Des millions de personnes sans compte bancaire peuvent ainsi participer à des transactions internationales, recevoir des fonds ou préserver leur épargne.

Comparaison avec d’autres formes de dollarisation

Historiquement, la dollarisation s’est souvent faite via les billets verts physiques ou les comptes offshore. Les stablecoins représentent une nouvelle génération, plus accessible, plus rapide et potentiellement plus difficile à tracer.

Cette évolution technologique transforme fondamentalement la nature même de la dollarisation.

Perspectives macroéconomiques à long terme

Si la tendance se confirme, nous pourrions assister à une fragmentation accrue des sphères monétaires nationales. Les monnaies locales pourraient voir leur rôle réduit à celui de moyen d’échange domestique, tandis que le dollar numérique via stablecoins deviendrait la référence pour l’épargne et les transactions internationales.
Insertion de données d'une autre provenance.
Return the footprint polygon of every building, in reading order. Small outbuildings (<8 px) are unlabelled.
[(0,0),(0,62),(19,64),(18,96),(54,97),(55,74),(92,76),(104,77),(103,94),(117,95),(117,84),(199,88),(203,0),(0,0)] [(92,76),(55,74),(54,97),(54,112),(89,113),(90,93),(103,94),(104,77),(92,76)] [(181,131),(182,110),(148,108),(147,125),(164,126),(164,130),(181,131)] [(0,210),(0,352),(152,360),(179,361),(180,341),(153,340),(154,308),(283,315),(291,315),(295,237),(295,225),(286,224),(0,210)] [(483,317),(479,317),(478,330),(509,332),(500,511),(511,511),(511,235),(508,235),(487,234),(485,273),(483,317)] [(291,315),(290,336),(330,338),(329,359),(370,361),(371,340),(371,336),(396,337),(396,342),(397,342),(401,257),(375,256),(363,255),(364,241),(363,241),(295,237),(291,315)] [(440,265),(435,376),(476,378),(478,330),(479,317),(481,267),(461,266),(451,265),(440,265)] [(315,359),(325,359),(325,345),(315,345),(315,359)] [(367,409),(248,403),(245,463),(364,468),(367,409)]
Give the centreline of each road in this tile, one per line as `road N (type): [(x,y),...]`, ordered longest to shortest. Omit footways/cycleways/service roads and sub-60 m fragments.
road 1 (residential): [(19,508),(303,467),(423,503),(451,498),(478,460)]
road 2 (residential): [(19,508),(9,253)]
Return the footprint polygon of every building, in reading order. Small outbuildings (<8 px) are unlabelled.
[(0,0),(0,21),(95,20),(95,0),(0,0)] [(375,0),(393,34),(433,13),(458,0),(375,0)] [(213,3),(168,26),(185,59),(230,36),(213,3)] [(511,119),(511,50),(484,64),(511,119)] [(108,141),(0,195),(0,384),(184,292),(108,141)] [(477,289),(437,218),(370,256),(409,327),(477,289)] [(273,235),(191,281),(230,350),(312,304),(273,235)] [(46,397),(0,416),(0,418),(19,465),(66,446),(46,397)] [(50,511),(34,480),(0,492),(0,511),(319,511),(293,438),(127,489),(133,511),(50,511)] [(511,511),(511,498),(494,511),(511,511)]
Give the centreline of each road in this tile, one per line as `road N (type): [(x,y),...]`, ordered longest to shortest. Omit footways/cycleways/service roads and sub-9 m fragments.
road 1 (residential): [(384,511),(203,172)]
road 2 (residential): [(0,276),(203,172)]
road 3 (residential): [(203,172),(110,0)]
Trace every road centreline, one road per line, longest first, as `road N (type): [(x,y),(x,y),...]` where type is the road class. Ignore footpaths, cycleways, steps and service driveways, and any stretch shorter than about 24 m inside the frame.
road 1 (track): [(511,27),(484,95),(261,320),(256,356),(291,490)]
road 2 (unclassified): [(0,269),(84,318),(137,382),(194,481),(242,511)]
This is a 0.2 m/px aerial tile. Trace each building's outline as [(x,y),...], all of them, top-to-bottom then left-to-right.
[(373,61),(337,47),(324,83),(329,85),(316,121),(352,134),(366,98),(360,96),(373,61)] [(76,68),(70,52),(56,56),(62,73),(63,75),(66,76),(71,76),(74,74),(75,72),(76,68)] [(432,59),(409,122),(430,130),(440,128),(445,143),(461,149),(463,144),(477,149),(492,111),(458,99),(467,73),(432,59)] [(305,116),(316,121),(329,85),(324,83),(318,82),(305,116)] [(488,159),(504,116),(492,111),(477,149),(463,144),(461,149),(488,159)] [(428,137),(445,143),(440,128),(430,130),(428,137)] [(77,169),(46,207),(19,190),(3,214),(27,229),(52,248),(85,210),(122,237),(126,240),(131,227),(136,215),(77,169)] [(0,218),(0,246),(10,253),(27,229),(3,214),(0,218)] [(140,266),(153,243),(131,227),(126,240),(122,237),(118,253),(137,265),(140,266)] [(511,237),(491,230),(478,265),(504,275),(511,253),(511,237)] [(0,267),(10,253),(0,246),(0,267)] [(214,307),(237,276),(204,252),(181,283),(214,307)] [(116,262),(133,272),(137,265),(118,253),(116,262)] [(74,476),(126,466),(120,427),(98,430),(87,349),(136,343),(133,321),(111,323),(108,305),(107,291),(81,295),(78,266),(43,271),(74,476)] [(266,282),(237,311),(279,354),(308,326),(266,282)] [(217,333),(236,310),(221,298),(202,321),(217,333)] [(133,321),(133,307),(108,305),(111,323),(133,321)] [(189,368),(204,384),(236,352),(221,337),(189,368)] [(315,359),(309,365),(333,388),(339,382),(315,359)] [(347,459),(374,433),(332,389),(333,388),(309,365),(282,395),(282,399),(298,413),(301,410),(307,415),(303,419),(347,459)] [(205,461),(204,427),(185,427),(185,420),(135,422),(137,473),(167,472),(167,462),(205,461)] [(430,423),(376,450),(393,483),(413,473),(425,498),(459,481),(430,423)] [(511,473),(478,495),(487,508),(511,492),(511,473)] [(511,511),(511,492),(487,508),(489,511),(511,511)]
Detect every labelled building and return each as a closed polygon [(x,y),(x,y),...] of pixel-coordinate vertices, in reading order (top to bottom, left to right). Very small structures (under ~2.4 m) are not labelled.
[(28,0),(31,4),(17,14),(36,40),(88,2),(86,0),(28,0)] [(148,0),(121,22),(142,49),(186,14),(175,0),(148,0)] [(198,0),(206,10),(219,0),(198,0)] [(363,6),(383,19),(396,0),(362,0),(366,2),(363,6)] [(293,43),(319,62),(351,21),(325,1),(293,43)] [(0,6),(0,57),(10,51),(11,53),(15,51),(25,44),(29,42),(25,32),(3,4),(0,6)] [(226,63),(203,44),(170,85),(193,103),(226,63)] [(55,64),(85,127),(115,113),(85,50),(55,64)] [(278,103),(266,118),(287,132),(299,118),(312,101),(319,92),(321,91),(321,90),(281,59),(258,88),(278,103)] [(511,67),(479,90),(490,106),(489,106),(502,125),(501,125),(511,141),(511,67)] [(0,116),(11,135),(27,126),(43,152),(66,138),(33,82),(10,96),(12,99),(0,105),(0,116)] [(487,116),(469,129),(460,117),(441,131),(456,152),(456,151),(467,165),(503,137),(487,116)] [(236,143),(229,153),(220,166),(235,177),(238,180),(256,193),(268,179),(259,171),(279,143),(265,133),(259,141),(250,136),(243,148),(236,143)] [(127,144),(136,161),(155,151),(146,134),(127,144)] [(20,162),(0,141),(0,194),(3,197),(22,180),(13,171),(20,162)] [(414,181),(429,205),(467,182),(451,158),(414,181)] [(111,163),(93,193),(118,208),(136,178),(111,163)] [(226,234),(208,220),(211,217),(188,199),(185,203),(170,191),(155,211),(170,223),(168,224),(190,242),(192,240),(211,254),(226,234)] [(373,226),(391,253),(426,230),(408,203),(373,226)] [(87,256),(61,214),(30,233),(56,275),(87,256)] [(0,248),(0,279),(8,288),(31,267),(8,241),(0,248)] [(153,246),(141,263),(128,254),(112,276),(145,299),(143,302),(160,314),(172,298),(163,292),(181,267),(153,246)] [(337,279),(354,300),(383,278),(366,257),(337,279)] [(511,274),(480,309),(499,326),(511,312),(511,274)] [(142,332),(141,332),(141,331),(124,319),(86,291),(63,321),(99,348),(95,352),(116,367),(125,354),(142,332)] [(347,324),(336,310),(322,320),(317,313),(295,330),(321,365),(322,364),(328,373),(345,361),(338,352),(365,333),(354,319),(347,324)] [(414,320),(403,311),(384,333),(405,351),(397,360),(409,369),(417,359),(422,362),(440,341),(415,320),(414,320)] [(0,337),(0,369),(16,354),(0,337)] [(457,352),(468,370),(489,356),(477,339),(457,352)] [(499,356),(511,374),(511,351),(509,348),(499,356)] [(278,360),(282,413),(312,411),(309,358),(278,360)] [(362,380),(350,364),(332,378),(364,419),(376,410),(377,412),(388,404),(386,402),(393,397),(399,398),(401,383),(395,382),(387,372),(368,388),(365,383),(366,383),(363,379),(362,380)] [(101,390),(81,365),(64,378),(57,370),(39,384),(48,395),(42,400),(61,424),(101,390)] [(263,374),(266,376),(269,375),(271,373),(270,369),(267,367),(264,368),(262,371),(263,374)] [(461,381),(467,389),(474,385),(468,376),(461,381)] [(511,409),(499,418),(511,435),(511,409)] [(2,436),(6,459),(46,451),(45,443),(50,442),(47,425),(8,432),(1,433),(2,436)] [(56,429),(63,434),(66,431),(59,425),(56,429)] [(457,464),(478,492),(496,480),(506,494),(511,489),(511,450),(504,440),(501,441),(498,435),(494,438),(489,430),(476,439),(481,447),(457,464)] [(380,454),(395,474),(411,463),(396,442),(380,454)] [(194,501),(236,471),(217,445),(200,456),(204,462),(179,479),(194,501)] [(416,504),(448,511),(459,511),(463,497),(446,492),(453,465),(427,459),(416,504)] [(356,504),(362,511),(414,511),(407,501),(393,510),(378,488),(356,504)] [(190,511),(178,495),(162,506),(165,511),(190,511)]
Cette évolution soulève des questions profondes sur la géopolitique de la monnaie à l’ère numérique.

Les pays émergents, en particulier, devront naviguer avec prudence entre les bénéfices de l’innovation et les risques de perte de contrôle monétaire. Les prochaines années seront décisives pour déterminer comment cette technologie sera intégrée – ou combattue – par les différentes juridictions.

Le rapport du BIS constitue un signal fort pour tous les acteurs : les règles du jeu financier international sont en train de changer, et les stablecoins en sont l’un des principaux catalyseurs. Ignorer cette réalité serait une erreur stratégique majeure pour les décideurs du monde entier.

Alors que la capitalisation des stablecoins continue de croître et que leur usage s’enracine dans les économies réelles, la question n’est plus de savoir si ces actifs vont persister, mais comment les sociétés vont apprendre à vivre avec eux.